I’m excellent at starting projects. I’m excellent at creating lofty goals for myself and ambitious schedules that will help me reach them.

But, boy oh boy, sometimes I have serious issues following through to the very end. I’m not talking about the almost end. I mean the very end. The last mile. The last class. The last week. The last few seconds of an exercise. The last anything.

There are times when this is reasonable, like when I set an already somewhat ridiculous goal for myself and am ok with ending it before I thought I would. But I realized not long ago that I was in a pattern of not finishing the very last stretch of what I started.

I didn’t go to the last class of my first acting class. The teacher was verbally abusive and not my style, so I had an excuse. I didn’t go to the last acting class of my wonderful acting class after that one. I was out of town and always knew I’d miss it. I didn’t go to the make up option I had because I was overwhelmed with work. And I almost didn’t go to the last class of another acting class I took, my reasoning being simply “it would go late and I was a little busy.”

When I started having those thoughts, I checked myself. That wasn’t healthy. That wasn’t helpful. And that wouldn’t get me where I wanted to go.
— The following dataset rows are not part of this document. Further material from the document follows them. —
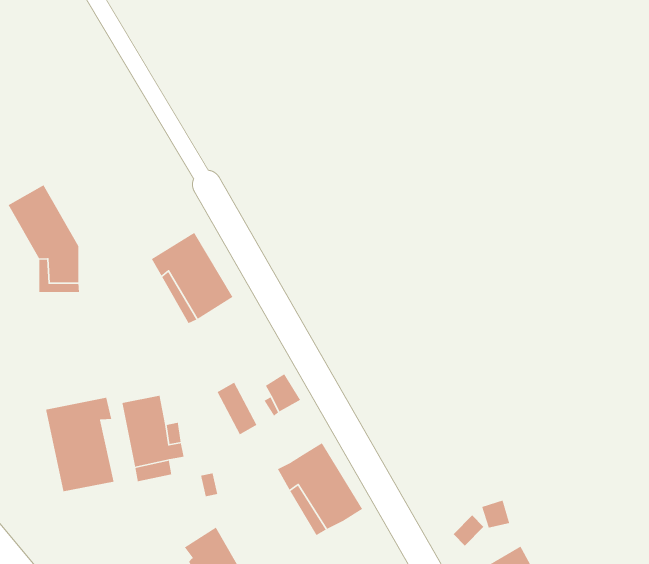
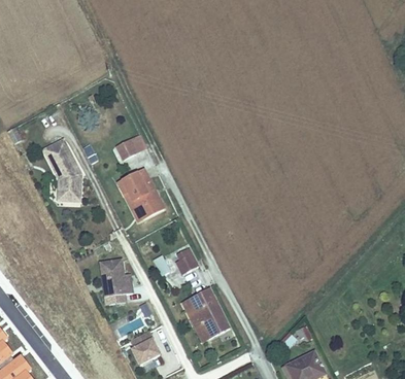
building: none -> [115,134,144,160]
building: [45,397,114,492] -> none

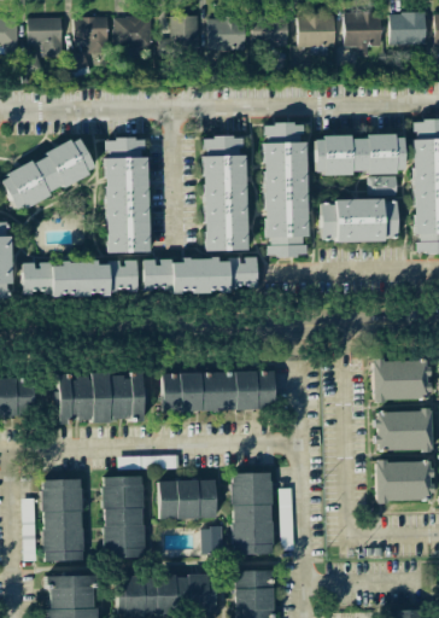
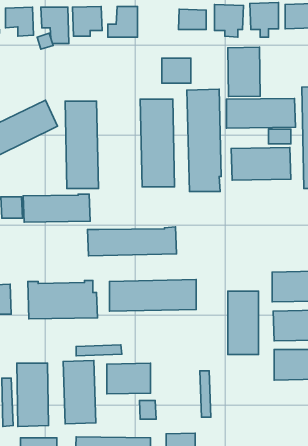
building: [209,17,246,49] -> [162,58,191,83]
building: none -> [228,47,260,97]
building: [142,256,258,293] -> [87,227,177,256]
building: [233,472,273,554] -> [228,291,259,354]

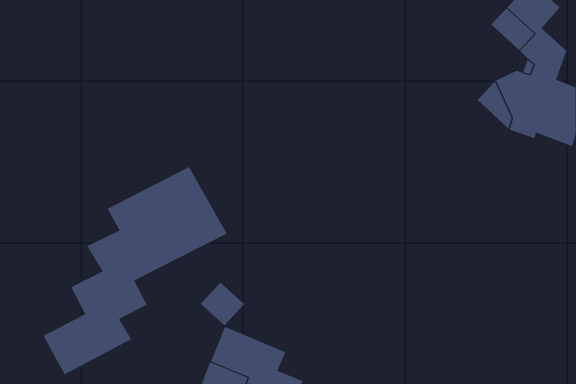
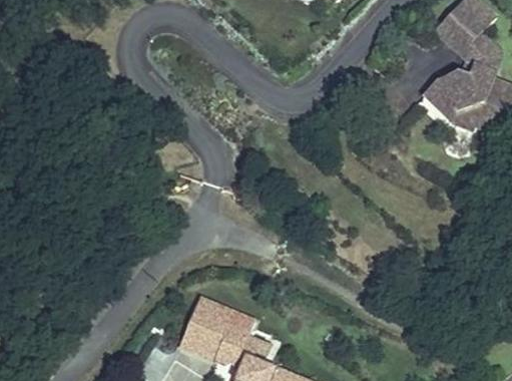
building: [42,166,227,375] -> none
building: [200,282,245,326] -> none

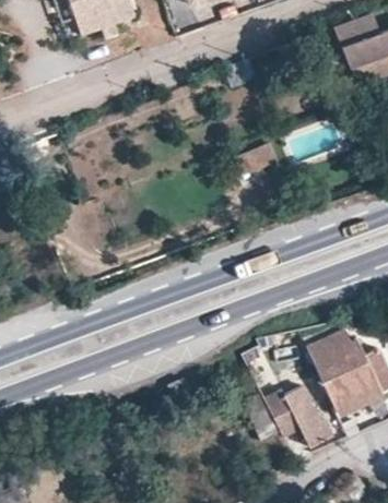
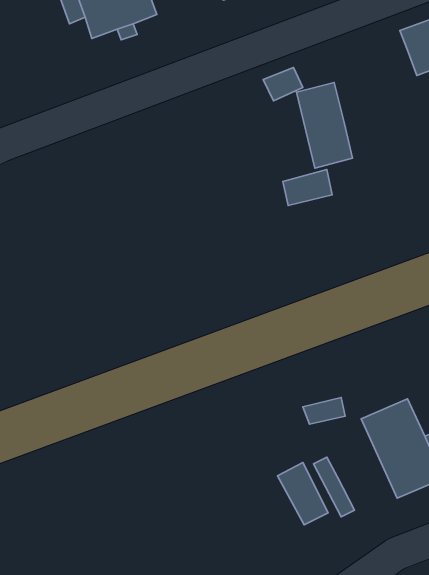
building: none -> [296,82,352,168]
building: [286,387,332,444] -> none

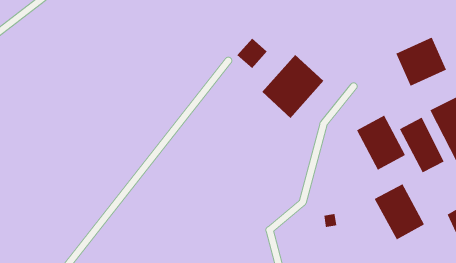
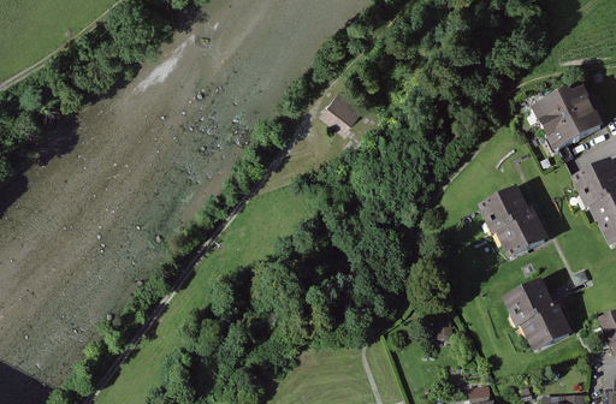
building: [261,54,324,119] -> none
building: [399,117,445,173] -> none

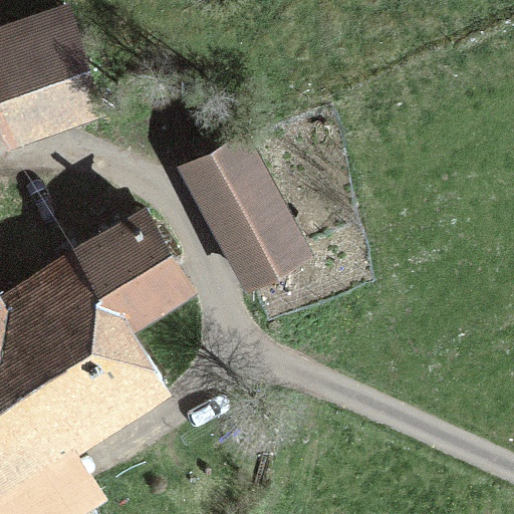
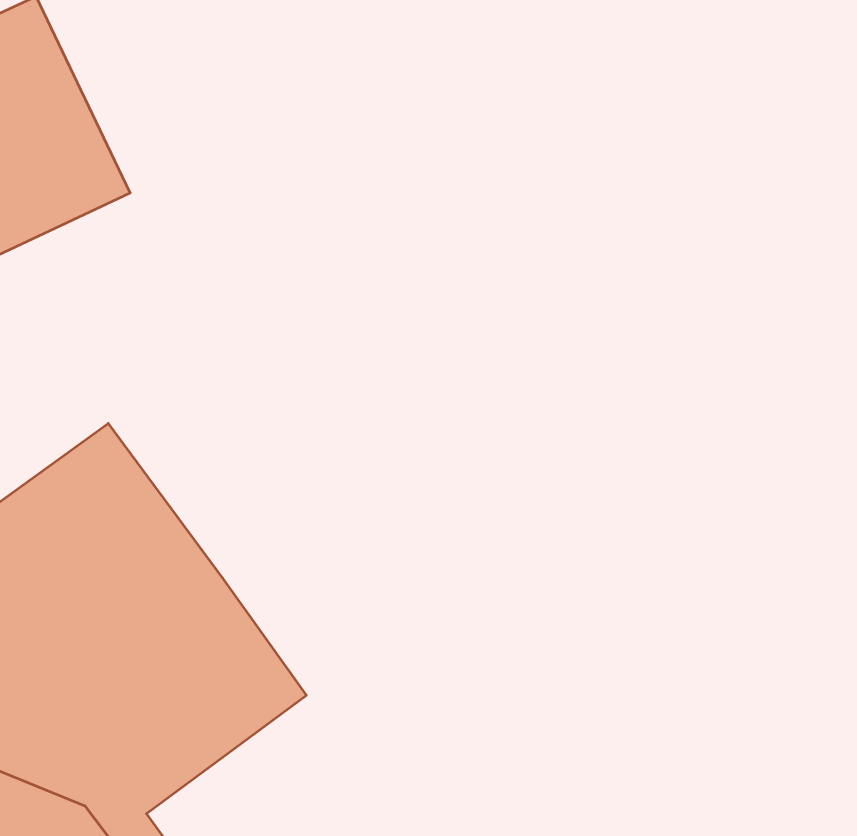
building: [178,133,312,291] -> none
building: [79,204,194,329] -> none

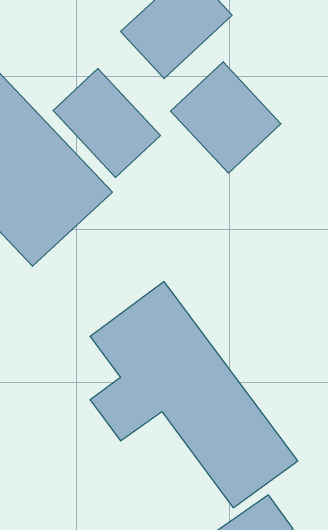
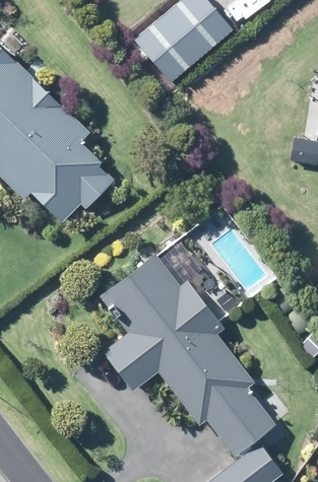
building: [171,62,281,173] -> none
building: [53,69,160,177] -> none

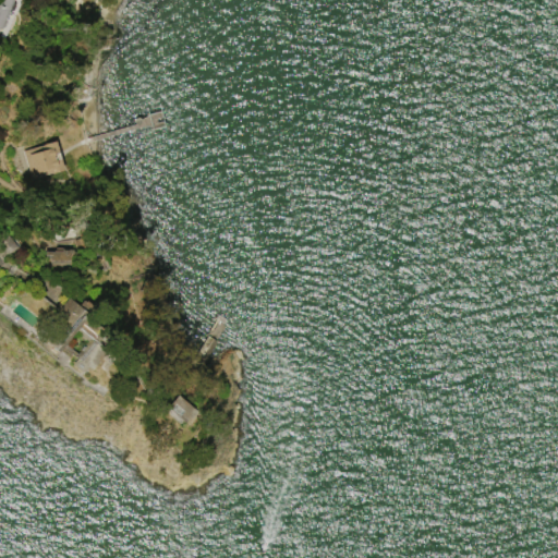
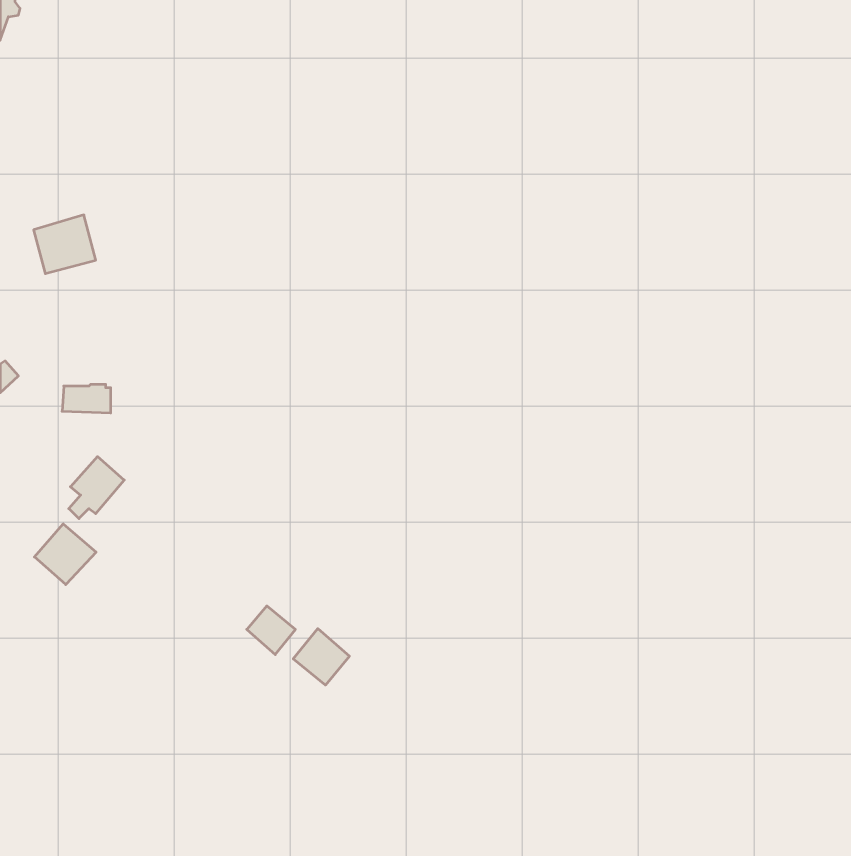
building: none -> [34,524,96,585]
building: none -> [293,629,349,685]

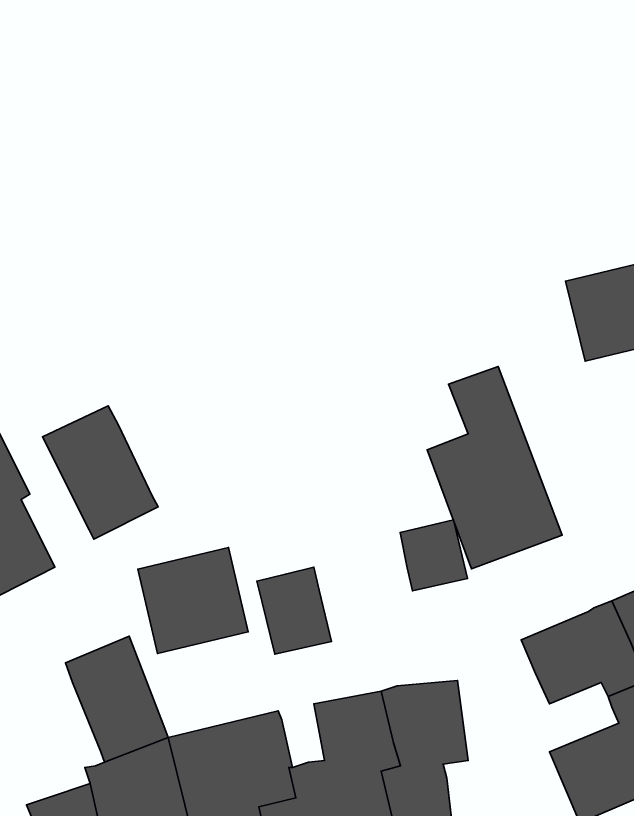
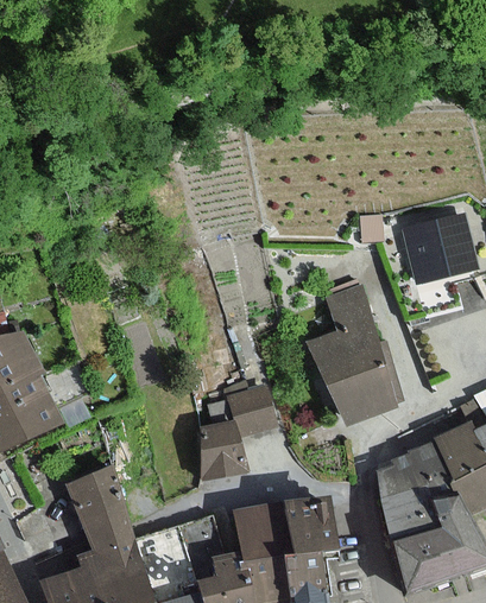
building: [42,406,158,539] -> none
building: [400,520,468,591] -> [229,388,274,436]
building: [138,548,248,653] -> none
building: none -> [380,497,438,544]

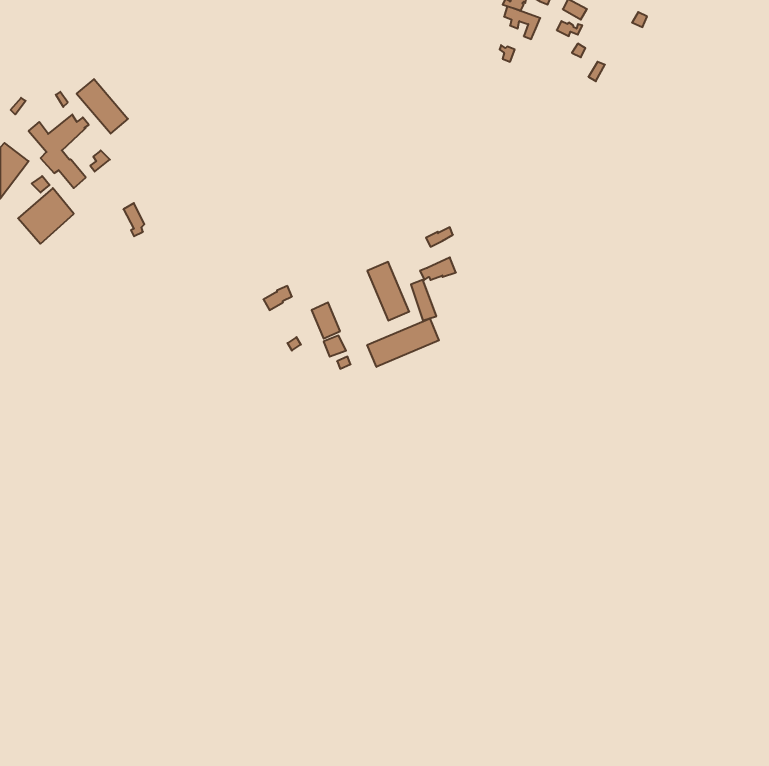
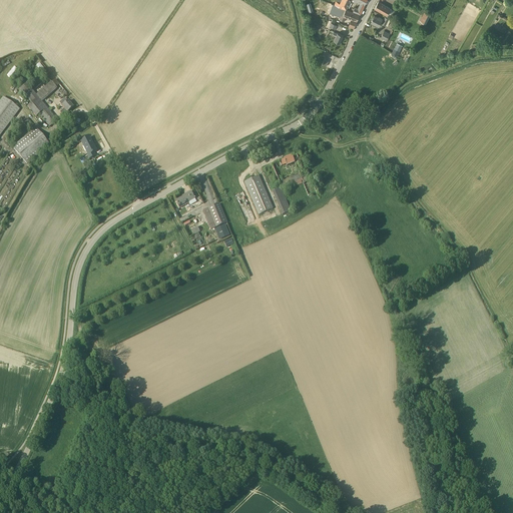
building: [77,79,128,134] -> none
building: [367,318,439,367] -> none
It’s fine to have a personality (like mine) that’s great with getting things started and excellent at blueprinting the method to achieve goals. But consistently not finishing – that last little push – what you start slowly erodes trust. It’s not bad, necessarily (since bad is a judgment and a great excuse to berate yourself, which I am not all about). It just means that I have to watch it. I have to learn from that. I can still harness and embrace the things that I’m good at. But I need to just be aware of the patterns I’ve set up for myself.

Even in my intense yoga class (yes, this yoga again), there are plenty of times when I want to stop. I have every excuse running through my head as to why I can just go into child’s pose instead of finishing that set of mountain climbers. But I have to train myself to follow through and trust myself that I can do it. 

Inevitably, when I force myself to follow through on what the whiny voice inside of me wants to skip out on, I find that there’s immense value in it. At the very least, I’ve shown that I will finish what I start. If I still don’t like what I’m doing or have other issues with it, I can decide in the future that it may not best serve me to commit to doing something like that again.

But if I say I’m going to do it, I have to do it wholeheartedly. And that means following through finishing every little push.